El coro angelical que acompaña a la navidad entona una promesa de paz, que está en el núcleo de los Evangelios y es tema de las últimas manifestaciones del Resucitado a sus discípulos: "Paz a ustedes" (Mt. 28:9; Lc. 24:36).
La paz que se anuncia no consiste en la claudicación ante los violentos que promueve la "paz total" del que nos desgobierna, sino en un estado de armonía que fluye del ánimo de las personas, primero en su fuero íntimo, y luego en su vida de relación, hasta proyectarse en el escenario colectivo. Es la paz que trae consigo la presencia del Reino de Dios, que "está en medio de ustedes" (Lc. 17.21).
Cuando en el Padrenuestro rezamos "venga a nosotros tu reino", pedimos ante todo su presencia en nuestro interior, que trae consigo la serenidad para aceptar las cosas que no podemos cambiar, el valor para cambiar las que podemos y la sabiduría para reconocer la diferencia, tal como dice la preciosísima Oración de la Serenidad, quizás la segunda más recitada después del Padrenuestro.
Desde luego que es una paz inconcebible para mentes trastornadas y calenturientas en las que bullen los rencores, los resentimientos, las envidias y todos aquellos defectos de carácter que nos llenan de desasosiego.
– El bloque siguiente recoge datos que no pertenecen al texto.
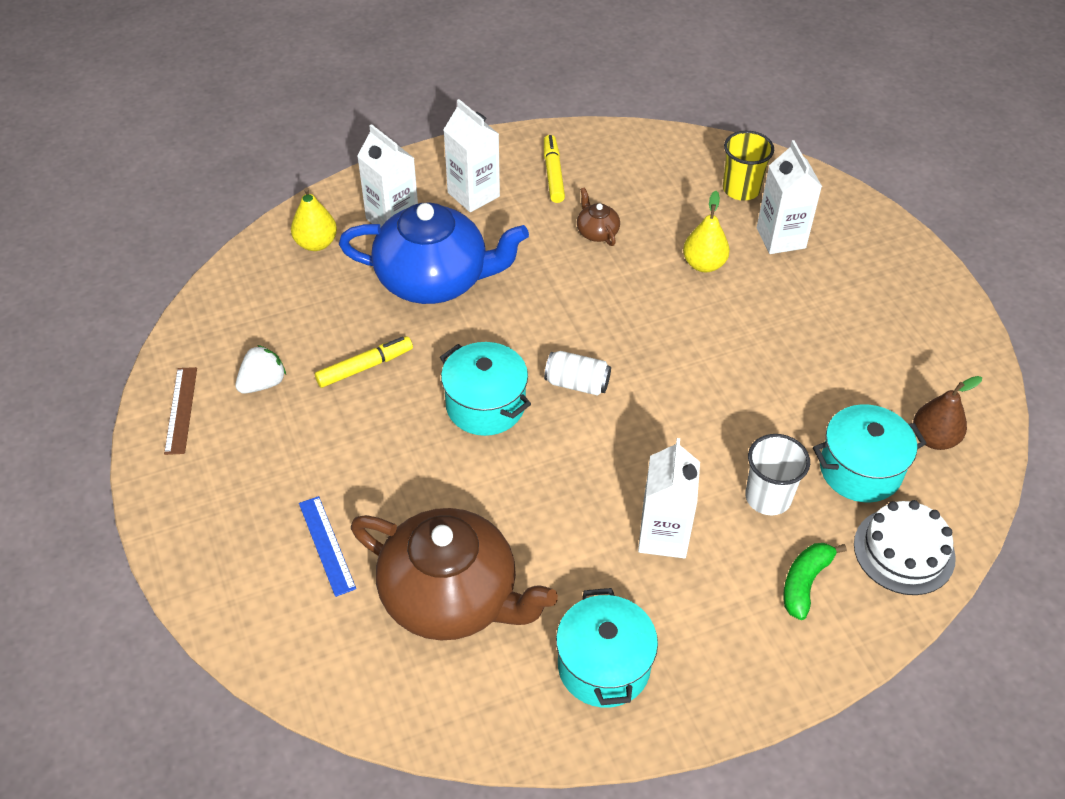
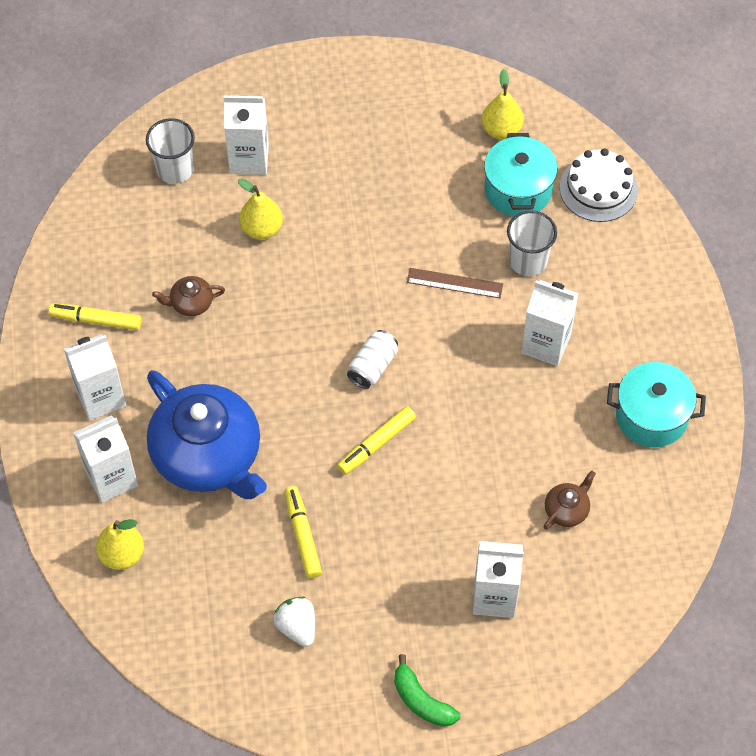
camera: 75 degrees left, 10 degrees up
(181, 410) = (309, 703): brown ruler -> brown ruler (455, 283)
(326, 545) = (494, 597): blue ruler -> white carton
(434, 279) = (208, 456): blue teapot -> blue teapot turned 120 degrees clockwise
(451, 596) = (567, 510): brown teapot -> brown teapot, size x0.40
(485, 405) = (377, 444): turquoise pot -> yellow marker
(741, 189) = (175, 169): yellow cup -> white cup
(805, 583) = (610, 262): green banana -> green banana (421, 700)
(934, 438) = (501, 130): brown pear -> yellow pear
Es lástima que ahora que celebramos la presencia de Dios entre nosotros al festejar la natividad de su Hijo, el que nos desgobierna haya prescindido de mencionarlo al darle posesión al nuevo procurador general, al que juramentó ante el pueblo de Colombia y no ante Dios. Si la Constitución en su artículo 192 ordena que el presidente tome posesión diciendo "Juro a Dios y prometo al pueblo cumplir fielmente la Constitución y las leyes de Colombia", parece que todo funcionario deba someterse a la misma fórmula. Pero el actual inquilino de la Casa de Nariño parece que aspira a desalojar a Dios del espíritu público.
Feliz Navidad y venturoso año venidero es mi deseo ferviente para todos mis apreciados lectores.